Google released Top Heavy 1 in January 2012 and Top Heavy 2 in October 2012, affecting 1% and 0.07% of English searches, respectively. At the launching of Top Heavy 1, Google explained the algorithm:
“We’ve heard complaints from users that if they click on a result and it’s difficult to find the actual content, they aren’t happy with the experience. Rather than scrolling down the page past a slew of ads, users want to see content right away.
So sites that don’t have much content “above-the-fold” can be affected by this change. If you click on a website and the part of the website you see first either doesn’t have a lot of visible content above-the-fold or dedicates a large fraction of the site’s initial screen real estate to ads, that’s not a very good user experience.
Such sites may not rank as highly going forward.”

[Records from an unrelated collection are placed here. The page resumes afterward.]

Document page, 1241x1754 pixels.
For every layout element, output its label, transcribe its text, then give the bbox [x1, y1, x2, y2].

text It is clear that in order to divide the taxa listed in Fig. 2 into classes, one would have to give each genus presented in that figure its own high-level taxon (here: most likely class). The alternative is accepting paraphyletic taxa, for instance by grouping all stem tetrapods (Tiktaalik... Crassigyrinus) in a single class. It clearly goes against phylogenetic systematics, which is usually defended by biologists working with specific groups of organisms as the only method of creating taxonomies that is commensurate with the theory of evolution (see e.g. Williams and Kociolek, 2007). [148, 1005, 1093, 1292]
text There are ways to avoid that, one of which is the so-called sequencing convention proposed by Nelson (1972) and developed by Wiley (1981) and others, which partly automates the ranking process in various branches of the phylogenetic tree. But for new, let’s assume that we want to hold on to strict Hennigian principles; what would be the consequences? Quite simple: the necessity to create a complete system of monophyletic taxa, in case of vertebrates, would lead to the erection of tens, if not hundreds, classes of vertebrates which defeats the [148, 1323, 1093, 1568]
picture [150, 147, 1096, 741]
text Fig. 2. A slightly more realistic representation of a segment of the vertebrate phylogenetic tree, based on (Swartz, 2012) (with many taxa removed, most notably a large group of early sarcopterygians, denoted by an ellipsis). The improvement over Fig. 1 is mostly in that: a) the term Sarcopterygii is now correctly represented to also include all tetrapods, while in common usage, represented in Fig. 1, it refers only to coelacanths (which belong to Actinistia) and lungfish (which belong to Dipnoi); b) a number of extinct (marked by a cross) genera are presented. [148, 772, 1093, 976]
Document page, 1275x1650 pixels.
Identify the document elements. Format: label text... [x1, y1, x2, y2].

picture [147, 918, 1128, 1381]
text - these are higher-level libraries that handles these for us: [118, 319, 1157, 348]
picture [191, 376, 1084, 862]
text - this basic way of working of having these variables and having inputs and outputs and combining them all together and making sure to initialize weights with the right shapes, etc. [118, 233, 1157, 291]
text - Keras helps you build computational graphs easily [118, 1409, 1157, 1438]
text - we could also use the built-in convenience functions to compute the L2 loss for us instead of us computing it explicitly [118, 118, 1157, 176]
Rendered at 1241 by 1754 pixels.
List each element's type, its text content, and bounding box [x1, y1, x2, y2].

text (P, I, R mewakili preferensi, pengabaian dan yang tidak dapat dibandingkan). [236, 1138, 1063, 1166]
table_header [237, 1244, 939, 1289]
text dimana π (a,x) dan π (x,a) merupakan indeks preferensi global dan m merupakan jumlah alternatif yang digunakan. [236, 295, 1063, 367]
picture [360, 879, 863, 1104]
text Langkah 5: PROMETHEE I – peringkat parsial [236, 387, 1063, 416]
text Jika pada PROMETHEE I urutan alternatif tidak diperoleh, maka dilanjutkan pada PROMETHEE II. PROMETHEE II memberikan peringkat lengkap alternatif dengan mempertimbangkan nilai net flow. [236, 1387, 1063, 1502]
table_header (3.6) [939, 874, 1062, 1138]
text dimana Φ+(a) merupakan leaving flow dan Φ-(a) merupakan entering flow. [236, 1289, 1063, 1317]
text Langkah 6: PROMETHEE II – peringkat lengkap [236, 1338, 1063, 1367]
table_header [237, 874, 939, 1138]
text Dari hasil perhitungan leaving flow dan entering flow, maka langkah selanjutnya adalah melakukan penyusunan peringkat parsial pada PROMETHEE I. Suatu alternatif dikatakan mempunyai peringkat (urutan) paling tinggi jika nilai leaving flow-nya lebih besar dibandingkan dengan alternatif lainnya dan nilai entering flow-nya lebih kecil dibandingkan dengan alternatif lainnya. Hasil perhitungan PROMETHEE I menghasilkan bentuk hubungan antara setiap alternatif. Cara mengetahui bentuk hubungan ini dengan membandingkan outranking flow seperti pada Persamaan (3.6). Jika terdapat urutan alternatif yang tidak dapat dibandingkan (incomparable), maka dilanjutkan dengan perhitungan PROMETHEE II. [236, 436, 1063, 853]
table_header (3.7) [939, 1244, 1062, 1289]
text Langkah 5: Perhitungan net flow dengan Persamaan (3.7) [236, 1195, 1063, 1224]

The idea is that readers’ shouldn´t have to scroll down to access the content they are seeking. Speaking at Pubcon in 2011, Cutts said: “If you have ads obscuring your content, you might want to think about it. Do they see content or something else that’s distracting or annoying?”
For those who get hit by the algorithm, recovery happens relatively swiftly. Within several weeks, Googlebot can crawl the content of a typical site and process enough pages to determine whether design changes have been made. In contrast, recovering from some Penguin update hits has been a more laborious, time-consuming effort for web masters.
Whether or not your web content has been penalized, re-evaluating your site’s design is probably a good idea. WebProNews contributor Chris Crum recommends checking out Google’s browser size tool. This tool allows you to see your content from the perspective of visitors and allows you to evaluate how much of your content is indeed above the fold.